Development of a Statistical Model of Reach Exertion Magnitude Perception for Use in Designing Truck Cabs

Open Access
Klein, Brittany Anne
Graduate Program:
Mechanical Engineering
Master of Science
Document Type:
Master Thesis
Date of Defense:
March 30, 2012
Committee Members:
  • Matthew B Parkinson, Thesis Advisor
  • reach envelopes
  • spherical harmonics
  • anthropometry
  • design for human variability
  • truck cabs
  • ergonomics
The goal of this work was to develop a statistical model to describe a user’s perception of the difficulty of performing various reaching tasks in a truck cab as a function of the reach location. Towards this end, a piecewise model that would yield a surface of points corresponding to the desired difficulty rating for a specified user as a function of his or her anthropometry was developed. This model consisted of a linear combination of the first four spherical harmonics, with the coefficients of each term in the model changing according to the desired difficulty rating.
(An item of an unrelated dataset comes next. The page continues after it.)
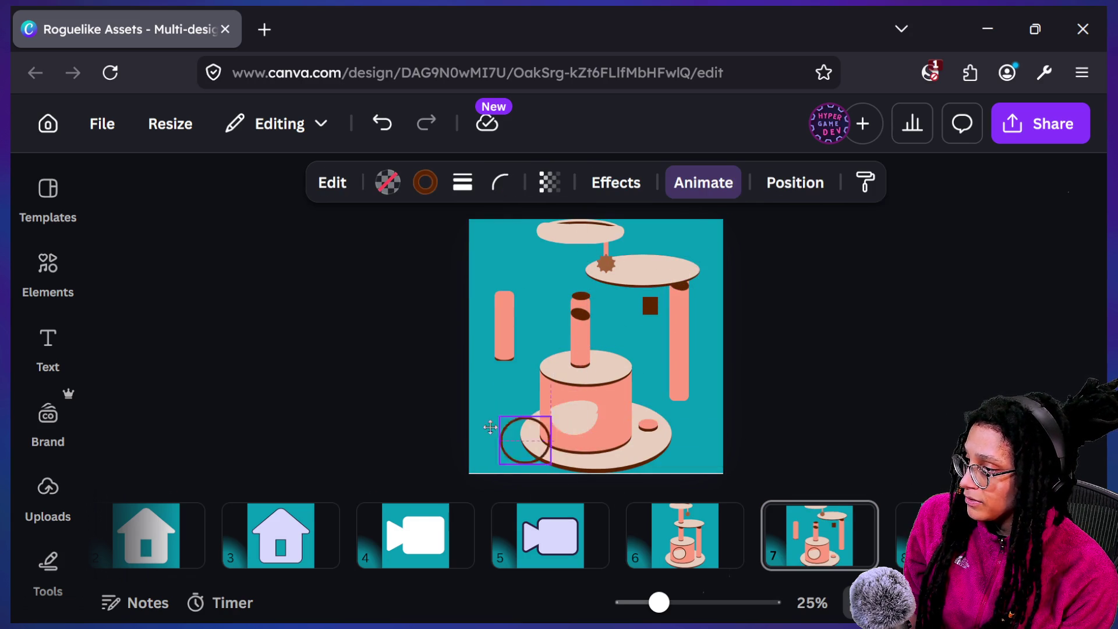
Move page 6's cat-tree image, undo it, and return to page 7.
left_click(628, 319)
The model was developed using data gathered from an experimental study performed by the University of Michigan Transportation Research Institute (UMTRI) in which volunteers performed reaches to a variety of points and rated each point according to their perception of the reach task’s difficulty. Nonlinear regression techniques and individual subject anthropometry were used to fit to fit the model to the data. The model successfully replicated the experimental results, with residual sum of squares values varying from 0.624 for the lowest difficulty rating to 0.992 for the highest. Concerns over unexpected ordering of the iso-rating surfaces generated by the model led to a revision of the model that classified reach locations as “easy,” “acceptable,” or “difficult” to provide a more generalized model that was useful for predicting difficulty ratings of individuals not present in the experiment. An application of the anthropometry of individuals recorded in the U.S. Army Anthropometry Survey (ANSUR) to the model indicated that the model can be used to predict reach surfaces for populations of individuals other than the experimental group. Future iterations of the model are expected to benefit from including additional data such as the force exerted during the reach tasks in the model calculations. In addition, changing the scale of difficulty ratings used in experiments may improve accuracy if a less subjective scale, possibly with fewer divisions, could be implemented successfully.